Every row carries three numbers and one verdict. The numbers are the parameter count, the quantization level, and the download size on disk. The verdict is the part you read first. Decode speed and a published intelligence score live on the models ledger, where you can compare them across the catalog at a glance.
Read the fit verdict
Conifer probes your hardware once. It reads how large a single buffer the GPU will hand out and how much memory is actually free right now, the free figure already discounting the pages the OS can reclaim. From that it derives a usable-memory ceiling and compares every model against it. Each row gets a small pill, answered before download, never color alone:
- fits
- Runs with comfortable memory headroom.
- tight
- Fits, but leaves little room to spare. It will run; long contexts may push it.
- won’t fit
- Larger than this machine’s usable memory. Not an error, just honest unavailability.
- fit unknown
- The memory ceiling couldn’t be read, so Conifer says so rather than fake a confident verdict.

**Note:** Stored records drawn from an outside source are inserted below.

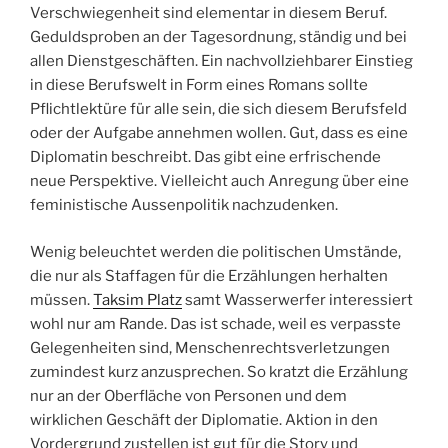
Verschwiegenheit sind elementar in diesem Beruf.
Geduldsproben an der Tagesordnung, ständig und bei
allen Dienstgeschäften. Ein nachvollziehbarer Einstieg
in diese Berufswelt in Form eines Romans sollte
Pflichtlektüre für alle sein, die sich diesem Berufsfeld
oder der Aufgabe annehmen wollen. Gut, dass es eine
Diplomatin beschreibt. Das gibt eine erfrischende
neue Perspektive. Vielleicht auch Anregung über eine
feministische Aussenpolitik nachzudenken.
Wenig beleuchtet werden die politischen Umstände,
die nur als Staffagen für die Erzählungen herhalten
müssen.
Taksim Platz
samt Wasserwerfer interessiert
wohl nur am Rande. Das ist schade, weil es verpasste
Gelegenheiten sind, Menschenrechtsverletzungen
zumindest kurz anzusprechen. So kratzt die Erzählung
nur an der Oberfläche von Personen und dem
wirklichen Geschäft der Diplomatie. Aktion in den
Vordergrund zustellen ist gut für die Story und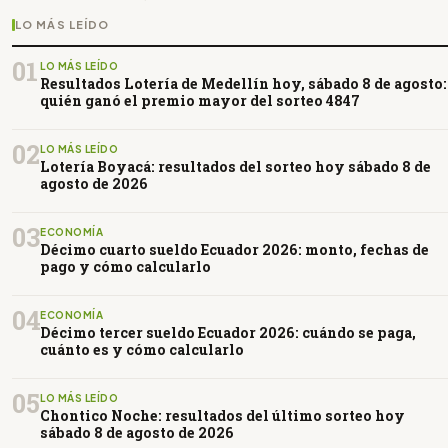
LO MÁS LEÍDO
01
LO MÁS LEÍDO
Resultados Lotería de Medellín hoy, sábado 8 de agosto:
quién ganó el premio mayor del sorteo 4847
02
LO MÁS LEÍDO
Lotería Boyacá: resultados del sorteo hoy sábado 8 de
agosto de 2026
03
ECONOMÍA
Décimo cuarto sueldo Ecuador 2026: monto, fechas de
pago y cómo calcularlo
04
ECONOMÍA
Décimo tercer sueldo Ecuador 2026: cuándo se paga,
cuánto es y cómo calcularlo
05
LO MÁS LEÍDO
Chontico Noche: resultados del último sorteo hoy
sábado 8 de agosto de 2026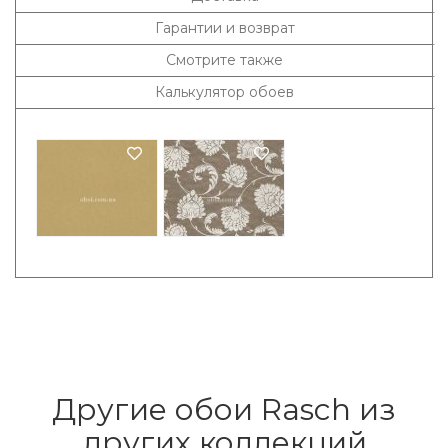
Гарантии и возврат
Смотрите также
Калькулятор обоев
Другие обои Rasch из
других коллекций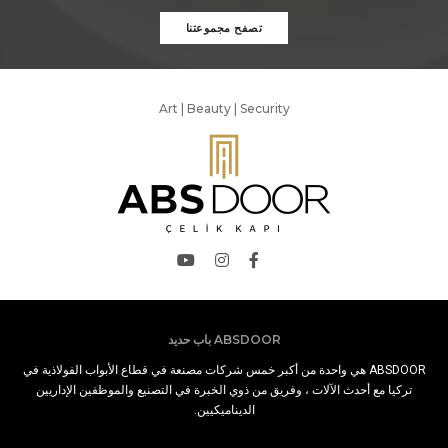
تصفح مجموعتنا
Art | Beauty | Security
ABSDOOR باب حديد
ABSDOOR هي واحدة من أكبر خمس شركات مصنعة في قطاع الأبواب الفولاذية في
تركيا مع أحدث الآلات ، وفريق من ذوي الخبرة في التصنيع والموظفين الإداريين
الديناميكيين.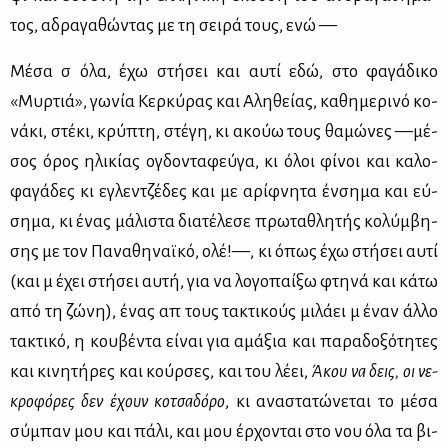
τος, αδρα­γα­θώ­ντας με τη σει­ρά τους, ενώ —
Μέ­σα σ᾽ όλα, έχω στή­σει και αυ­τί εδώ, στο φα­γά­δι­κο
«Μυρ­τιά», γω­νία Κερ­κύ­ρας και Αλη­θεί­ας, κα­θη­με­ρι­νό κο­
νά­κι, στέ­κι, κρύ­πτη, στέ­γη, κι ακούω τους θα­μώ­νες —μέ­
σος όρος ηλι­κί­ας ογδο­ντα­φεύ­γα, κι όλοι φί­νοι και κα­λο­
φα­γά­δες κι εγλεν­τζέ­δες και με αρίφ­νη­τα έν­ση­μα και εύ­
ση­μα, κι ένας μά­λι­στα δια­τέ­λε­σε πρω­τα­θλη­τής κο­λύμ­βη­
σης με τον Πα­να­θη­ναϊ­κό, ολέ!—, κι όπως έχω στή­σει αυ­τί
(και μ᾽ έχει στή­σει αυ­τή, για να λο­γο­παί­ξω φτη­νά και κά­τω
από τη ζώ­νη), ένας απ᾽ τους τα­κτι­κούς μι­λά­ει μ᾽ έναν άλ­λο
τα­κτι­κό, η κου­βέ­ντα εί­ναι για αμά­ξια και πα­ρα­δο­ξό­τη­τες
και κι­νη­τή­ρες και κούρ­σες, και του λέ­ει,
Άκου
να
δεις
,
οι
νε­
κρο­φό­ρες
δεν
έχουν
κο­τσα­δό­ρο
, κι ανα­στα­τώ­νε­ται το μέ­σα
σύ­μπαν μου και πά­λι, και μου έρ­χο­νται στο νου όλα τα βι­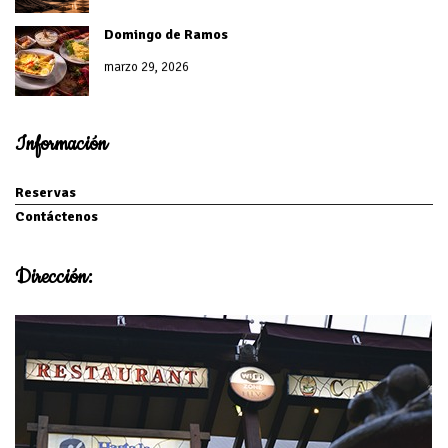
Domingo de Ramos
marzo 29, 2026
Información
Reservas
Contáctenos
Dirección: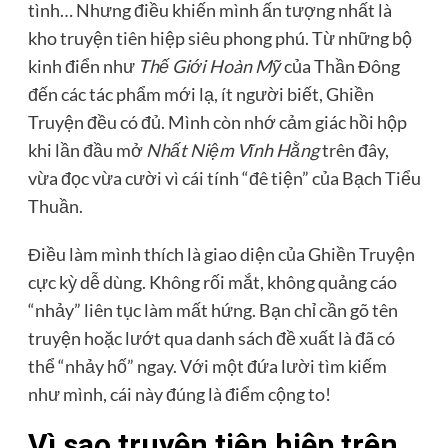
tình… Nhưng điều khiến mình ấn tượng nhất là
kho truyện tiên hiệp siêu phong phú. Từ những bộ
kinh điển như
Thế Giới Hoàn Mỹ
của Thần Đông
đến các tác phẩm mới lạ, ít người biết, Ghiền
Truyện đều có đủ. Mình còn nhớ cảm giác hồi hộp
khi lần đầu mở
Nhất Niệm Vĩnh Hằng
trên đây,
vừa đọc vừa cười vì cái tính “đê tiện” của Bạch Tiểu
Thuần.
Điều làm mình thích là giao diện của Ghiền Truyện
cực kỳ dễ dùng. Không rối mắt, không quảng cáo
“nhảy” liên tục làm mất hứng. Bạn chỉ cần gõ tên
truyện hoặc lướt qua danh sách đề xuất là đã có
thể “nhảy hố” ngay. Với một đứa lười tìm kiếm
như mình, cái này đúng là điểm cộng to!
Vì sao truyện tiên hiệp trên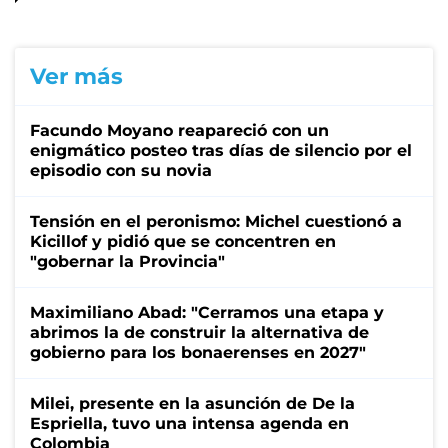
Ver más
Facundo Moyano reapareció con un
enigmático posteo tras días de silencio por el
episodio con su novia
Tensión en el peronismo: Michel cuestionó a
Kicillof y pidió que se concentren en
"gobernar la Provincia"
Maximiliano Abad: "Cerramos una etapa y
abrimos la de construir la alternativa de
gobierno para los bonaerenses en 2027"
Milei, presente en la asunción de De la
Espriella, tuvo una intensa agenda en
Colombia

Hover a verdict to see the gigabyte arithmetic behind it. The pill reads identically to a screen reader and a colorblind reader, because the meaning lives in the label, not the dot.
Download it
Click download on a row that fits and the runtime starts the job, not the page. The row swaps its verdict for a progress meter: a percentage and a rough time estimate. Switch to another screen and the download keeps going; come back and the meter is where you left it. Once the weights land, the model is ready to load.
Some larger models ship as several files that download as one unit and load together as a single model. The row flags that up front, so a multi-part download is never a surprise.
What “fits it to your memory” means
You never chose a quantization level or wrote a config file, by design. Conifer picks the precision that lands without swapping weights to disk, and the engine sizes the KV cache to the memory free at load time rather than to the model’s full window. That is how a 24B model runs on a 36 GB machine instead of dropping to a token a second against a thrashing swap file. For the trade-offs behind the precision choice, see Quantization.
A few good starting points
These are reasonable defaults by machine size, starting points rather than a ranking. The per-model speed and intelligence figures live on the models ledger, and the catalog’s own fit pill is the authority on your specific hardware.
| Usable memory | Reach for | Why |
|---|---|---|
| 8 GB | a 3B to 4B dense model | fast, fits with headroom, good for chat and short code |
| 16 GB | a 7B to 8B dense model | the everyday sweet spot for quality and speed |
| 32 GB and up | a 14B+ dense model or a sparse MoE | more capability; an MoE trades RAM for a small model's speed |
Numbers are guidance, not a guarantee. The catalog reads your real ceiling and tells you per model.
Whether a model is dense or a sparse MoE changes how it spends that memory. That is why the catalog and these defaults weigh architecture, not parameter count alone. With the weights downloaded, the next step is your first chat.